_THE TASK_:
Using the listing below, print exactly everything from the line with "Rendered at 2576 by 1449 pixels." down to the line with "Document page, 2001x1125 pixels.", both included, and nothing more.

_EXERCISE DATA_:
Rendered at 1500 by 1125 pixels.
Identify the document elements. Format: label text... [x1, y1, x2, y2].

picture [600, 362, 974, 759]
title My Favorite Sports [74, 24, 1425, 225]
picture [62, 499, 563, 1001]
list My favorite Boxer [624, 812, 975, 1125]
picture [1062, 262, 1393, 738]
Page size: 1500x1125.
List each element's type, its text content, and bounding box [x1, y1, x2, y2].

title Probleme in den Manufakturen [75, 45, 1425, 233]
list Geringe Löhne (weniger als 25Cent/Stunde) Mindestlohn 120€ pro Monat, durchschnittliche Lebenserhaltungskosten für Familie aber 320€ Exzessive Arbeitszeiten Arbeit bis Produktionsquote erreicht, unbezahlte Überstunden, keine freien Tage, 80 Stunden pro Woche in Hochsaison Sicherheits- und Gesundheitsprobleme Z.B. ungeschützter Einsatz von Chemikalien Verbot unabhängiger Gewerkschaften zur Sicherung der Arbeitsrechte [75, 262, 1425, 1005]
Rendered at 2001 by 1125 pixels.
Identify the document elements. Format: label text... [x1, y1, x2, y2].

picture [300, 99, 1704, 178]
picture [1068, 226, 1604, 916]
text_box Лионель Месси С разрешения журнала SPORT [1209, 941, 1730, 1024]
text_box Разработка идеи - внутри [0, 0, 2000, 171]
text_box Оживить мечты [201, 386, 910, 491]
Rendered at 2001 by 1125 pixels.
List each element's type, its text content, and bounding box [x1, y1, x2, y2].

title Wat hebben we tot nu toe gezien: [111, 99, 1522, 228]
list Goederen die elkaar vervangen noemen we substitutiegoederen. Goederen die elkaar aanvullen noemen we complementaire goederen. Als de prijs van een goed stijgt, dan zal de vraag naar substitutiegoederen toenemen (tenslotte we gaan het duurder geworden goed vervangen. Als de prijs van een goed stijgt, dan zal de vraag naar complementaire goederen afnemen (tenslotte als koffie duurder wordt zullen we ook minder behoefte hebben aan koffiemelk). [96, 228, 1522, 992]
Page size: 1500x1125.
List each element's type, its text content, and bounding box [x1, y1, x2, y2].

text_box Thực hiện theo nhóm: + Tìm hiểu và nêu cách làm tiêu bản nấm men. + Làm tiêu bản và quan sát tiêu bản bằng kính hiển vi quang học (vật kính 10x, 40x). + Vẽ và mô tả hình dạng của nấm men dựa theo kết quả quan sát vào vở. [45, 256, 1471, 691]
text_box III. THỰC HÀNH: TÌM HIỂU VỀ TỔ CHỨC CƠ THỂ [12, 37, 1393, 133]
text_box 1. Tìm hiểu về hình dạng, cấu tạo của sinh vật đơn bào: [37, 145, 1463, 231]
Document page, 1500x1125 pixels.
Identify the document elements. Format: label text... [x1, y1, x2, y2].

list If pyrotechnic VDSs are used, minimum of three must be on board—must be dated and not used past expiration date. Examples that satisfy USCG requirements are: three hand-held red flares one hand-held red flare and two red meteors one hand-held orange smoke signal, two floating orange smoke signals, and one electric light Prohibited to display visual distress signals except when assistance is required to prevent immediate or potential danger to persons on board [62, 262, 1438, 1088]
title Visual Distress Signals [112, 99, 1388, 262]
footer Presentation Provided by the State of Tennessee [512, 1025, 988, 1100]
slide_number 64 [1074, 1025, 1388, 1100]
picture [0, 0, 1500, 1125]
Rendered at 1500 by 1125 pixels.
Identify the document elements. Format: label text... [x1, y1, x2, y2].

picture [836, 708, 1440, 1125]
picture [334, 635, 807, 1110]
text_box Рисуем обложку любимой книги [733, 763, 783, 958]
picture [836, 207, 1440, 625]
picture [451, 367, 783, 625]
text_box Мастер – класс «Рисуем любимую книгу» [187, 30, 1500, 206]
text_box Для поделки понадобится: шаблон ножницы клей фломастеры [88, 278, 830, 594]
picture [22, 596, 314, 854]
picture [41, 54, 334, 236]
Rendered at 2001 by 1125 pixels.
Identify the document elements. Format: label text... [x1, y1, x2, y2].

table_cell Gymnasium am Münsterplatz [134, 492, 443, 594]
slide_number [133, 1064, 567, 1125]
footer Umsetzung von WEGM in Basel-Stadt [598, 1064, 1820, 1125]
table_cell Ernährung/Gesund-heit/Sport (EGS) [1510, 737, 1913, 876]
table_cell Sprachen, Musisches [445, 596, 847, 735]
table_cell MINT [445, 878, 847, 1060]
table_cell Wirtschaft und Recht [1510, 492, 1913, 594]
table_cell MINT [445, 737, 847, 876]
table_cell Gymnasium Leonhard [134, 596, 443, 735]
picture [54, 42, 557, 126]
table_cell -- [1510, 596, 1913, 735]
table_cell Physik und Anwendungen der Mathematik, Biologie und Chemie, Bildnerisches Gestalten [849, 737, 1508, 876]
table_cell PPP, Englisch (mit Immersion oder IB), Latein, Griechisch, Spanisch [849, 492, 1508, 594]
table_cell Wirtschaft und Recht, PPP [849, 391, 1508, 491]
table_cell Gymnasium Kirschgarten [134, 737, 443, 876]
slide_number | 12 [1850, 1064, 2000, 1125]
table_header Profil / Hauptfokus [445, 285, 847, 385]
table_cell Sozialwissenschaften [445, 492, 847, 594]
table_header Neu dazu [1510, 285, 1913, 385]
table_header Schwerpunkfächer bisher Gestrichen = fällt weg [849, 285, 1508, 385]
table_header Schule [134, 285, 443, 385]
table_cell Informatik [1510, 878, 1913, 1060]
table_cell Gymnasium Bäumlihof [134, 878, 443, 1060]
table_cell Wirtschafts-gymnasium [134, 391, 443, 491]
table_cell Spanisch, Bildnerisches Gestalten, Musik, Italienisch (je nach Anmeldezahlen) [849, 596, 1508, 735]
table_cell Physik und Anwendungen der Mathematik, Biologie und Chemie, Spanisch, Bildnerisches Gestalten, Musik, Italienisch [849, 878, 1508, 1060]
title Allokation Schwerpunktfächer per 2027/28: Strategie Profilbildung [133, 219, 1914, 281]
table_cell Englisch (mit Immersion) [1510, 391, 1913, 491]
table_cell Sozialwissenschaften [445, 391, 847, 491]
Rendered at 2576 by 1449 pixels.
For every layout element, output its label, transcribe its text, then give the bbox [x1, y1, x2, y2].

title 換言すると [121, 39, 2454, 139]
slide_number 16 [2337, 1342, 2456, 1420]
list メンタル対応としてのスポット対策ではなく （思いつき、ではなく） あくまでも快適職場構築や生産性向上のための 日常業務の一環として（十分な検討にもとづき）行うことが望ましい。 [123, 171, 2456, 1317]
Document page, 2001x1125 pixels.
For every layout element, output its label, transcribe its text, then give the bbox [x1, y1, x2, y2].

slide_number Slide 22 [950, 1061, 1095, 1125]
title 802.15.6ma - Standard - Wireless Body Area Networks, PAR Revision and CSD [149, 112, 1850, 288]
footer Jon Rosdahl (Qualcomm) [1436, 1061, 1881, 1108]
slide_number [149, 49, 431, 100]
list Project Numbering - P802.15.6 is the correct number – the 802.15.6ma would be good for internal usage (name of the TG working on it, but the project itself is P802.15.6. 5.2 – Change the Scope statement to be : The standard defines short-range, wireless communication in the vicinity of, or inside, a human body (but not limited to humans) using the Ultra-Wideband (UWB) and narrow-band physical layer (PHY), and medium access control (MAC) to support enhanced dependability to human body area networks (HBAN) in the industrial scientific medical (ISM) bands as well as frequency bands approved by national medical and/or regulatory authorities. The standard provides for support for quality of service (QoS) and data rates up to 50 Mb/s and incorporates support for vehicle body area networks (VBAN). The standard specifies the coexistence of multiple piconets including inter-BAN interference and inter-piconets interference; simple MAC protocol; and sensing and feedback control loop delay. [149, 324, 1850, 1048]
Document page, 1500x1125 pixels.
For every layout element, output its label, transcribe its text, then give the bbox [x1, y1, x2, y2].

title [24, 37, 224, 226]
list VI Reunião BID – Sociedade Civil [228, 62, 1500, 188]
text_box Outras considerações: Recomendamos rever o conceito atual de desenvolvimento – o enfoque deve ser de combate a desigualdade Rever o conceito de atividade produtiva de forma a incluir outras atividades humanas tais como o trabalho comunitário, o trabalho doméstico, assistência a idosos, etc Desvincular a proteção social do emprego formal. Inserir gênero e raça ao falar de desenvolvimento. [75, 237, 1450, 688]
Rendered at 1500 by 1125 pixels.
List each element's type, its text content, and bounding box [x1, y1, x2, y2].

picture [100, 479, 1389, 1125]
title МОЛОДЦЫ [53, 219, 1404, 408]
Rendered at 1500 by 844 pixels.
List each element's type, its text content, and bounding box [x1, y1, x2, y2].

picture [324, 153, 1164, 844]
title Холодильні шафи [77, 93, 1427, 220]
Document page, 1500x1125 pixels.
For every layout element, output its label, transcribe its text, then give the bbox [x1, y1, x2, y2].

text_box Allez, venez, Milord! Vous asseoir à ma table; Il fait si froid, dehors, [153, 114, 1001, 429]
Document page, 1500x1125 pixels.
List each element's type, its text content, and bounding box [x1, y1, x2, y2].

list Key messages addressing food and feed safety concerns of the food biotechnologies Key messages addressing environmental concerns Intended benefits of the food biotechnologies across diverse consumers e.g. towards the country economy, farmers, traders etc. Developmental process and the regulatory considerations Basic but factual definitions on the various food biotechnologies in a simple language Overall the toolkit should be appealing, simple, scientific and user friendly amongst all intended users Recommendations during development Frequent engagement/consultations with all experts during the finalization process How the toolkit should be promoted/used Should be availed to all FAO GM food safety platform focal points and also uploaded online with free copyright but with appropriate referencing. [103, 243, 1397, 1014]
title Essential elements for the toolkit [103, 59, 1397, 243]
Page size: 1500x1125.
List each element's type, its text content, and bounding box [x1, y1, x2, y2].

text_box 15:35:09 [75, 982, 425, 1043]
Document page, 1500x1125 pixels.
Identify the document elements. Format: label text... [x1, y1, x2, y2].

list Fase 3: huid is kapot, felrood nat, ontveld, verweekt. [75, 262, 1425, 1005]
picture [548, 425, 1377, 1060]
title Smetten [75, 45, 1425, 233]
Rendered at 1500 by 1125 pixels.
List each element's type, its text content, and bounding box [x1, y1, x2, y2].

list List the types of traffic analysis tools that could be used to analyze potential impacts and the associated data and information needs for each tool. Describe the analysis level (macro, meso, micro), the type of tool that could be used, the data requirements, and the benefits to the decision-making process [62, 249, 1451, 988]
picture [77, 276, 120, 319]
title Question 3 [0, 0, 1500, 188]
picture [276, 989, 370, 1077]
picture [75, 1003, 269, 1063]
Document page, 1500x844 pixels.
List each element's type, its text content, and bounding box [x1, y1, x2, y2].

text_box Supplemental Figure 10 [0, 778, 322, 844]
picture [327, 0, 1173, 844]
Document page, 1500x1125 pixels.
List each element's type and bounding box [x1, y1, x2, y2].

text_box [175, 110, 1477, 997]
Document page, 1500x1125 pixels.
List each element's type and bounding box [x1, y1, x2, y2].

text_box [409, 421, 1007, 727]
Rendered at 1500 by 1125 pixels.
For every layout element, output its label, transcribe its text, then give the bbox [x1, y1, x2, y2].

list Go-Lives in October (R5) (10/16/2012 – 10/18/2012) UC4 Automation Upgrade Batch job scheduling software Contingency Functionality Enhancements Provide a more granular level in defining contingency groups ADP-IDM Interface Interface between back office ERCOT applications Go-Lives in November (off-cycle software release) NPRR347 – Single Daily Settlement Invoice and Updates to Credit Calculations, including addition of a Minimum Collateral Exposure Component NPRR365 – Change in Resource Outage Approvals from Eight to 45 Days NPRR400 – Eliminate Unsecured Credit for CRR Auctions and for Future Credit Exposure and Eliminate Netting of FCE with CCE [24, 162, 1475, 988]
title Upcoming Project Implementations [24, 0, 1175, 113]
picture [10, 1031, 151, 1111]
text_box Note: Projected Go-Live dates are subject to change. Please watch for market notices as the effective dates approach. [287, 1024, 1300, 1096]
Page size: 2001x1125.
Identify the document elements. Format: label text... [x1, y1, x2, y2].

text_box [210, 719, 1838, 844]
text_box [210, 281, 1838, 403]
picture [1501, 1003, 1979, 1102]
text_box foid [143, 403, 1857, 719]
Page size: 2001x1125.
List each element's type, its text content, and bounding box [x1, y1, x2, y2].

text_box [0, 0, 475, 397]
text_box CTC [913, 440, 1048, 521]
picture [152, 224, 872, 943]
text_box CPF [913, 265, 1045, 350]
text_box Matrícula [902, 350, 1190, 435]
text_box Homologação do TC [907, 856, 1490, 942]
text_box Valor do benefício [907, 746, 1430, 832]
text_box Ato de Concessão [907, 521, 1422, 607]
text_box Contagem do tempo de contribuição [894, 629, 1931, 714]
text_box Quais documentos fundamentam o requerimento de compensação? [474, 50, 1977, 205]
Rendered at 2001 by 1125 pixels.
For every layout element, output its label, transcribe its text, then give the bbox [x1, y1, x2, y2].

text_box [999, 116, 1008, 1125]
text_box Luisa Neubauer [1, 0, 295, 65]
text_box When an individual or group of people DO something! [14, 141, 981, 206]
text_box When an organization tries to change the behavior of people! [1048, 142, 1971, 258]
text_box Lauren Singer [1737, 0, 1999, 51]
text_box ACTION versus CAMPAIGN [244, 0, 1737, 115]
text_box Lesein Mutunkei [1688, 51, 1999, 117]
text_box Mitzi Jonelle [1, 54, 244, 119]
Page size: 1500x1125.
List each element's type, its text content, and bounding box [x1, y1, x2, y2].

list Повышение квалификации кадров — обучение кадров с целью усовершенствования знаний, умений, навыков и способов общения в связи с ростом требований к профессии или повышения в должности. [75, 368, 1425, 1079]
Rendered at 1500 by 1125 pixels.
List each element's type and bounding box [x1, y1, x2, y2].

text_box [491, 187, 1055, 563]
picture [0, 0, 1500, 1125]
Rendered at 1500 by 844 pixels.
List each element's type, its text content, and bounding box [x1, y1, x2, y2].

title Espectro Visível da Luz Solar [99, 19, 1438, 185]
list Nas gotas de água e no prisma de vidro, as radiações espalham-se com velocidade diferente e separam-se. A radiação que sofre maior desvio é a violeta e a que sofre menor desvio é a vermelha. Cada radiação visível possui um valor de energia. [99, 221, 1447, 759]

_SOLUTION FOR THIS EXERCISE_:
Rendered at 2576 by 1449 pixels.
For every layout element, output its label, transcribe its text, then give the bbox [x1, y1, x2, y2].

title 換言すると [121, 39, 2454, 139]
slide_number 16 [2337, 1342, 2456, 1420]
list メンタル対応としてのスポット対策ではなく （思いつき、ではなく） あくまでも快適職場構築や生産性向上のための 日常業務の一環として（十分な検討にもとづき）行うことが望ましい。 [123, 171, 2456, 1317]
Document page, 2001x1125 pixels.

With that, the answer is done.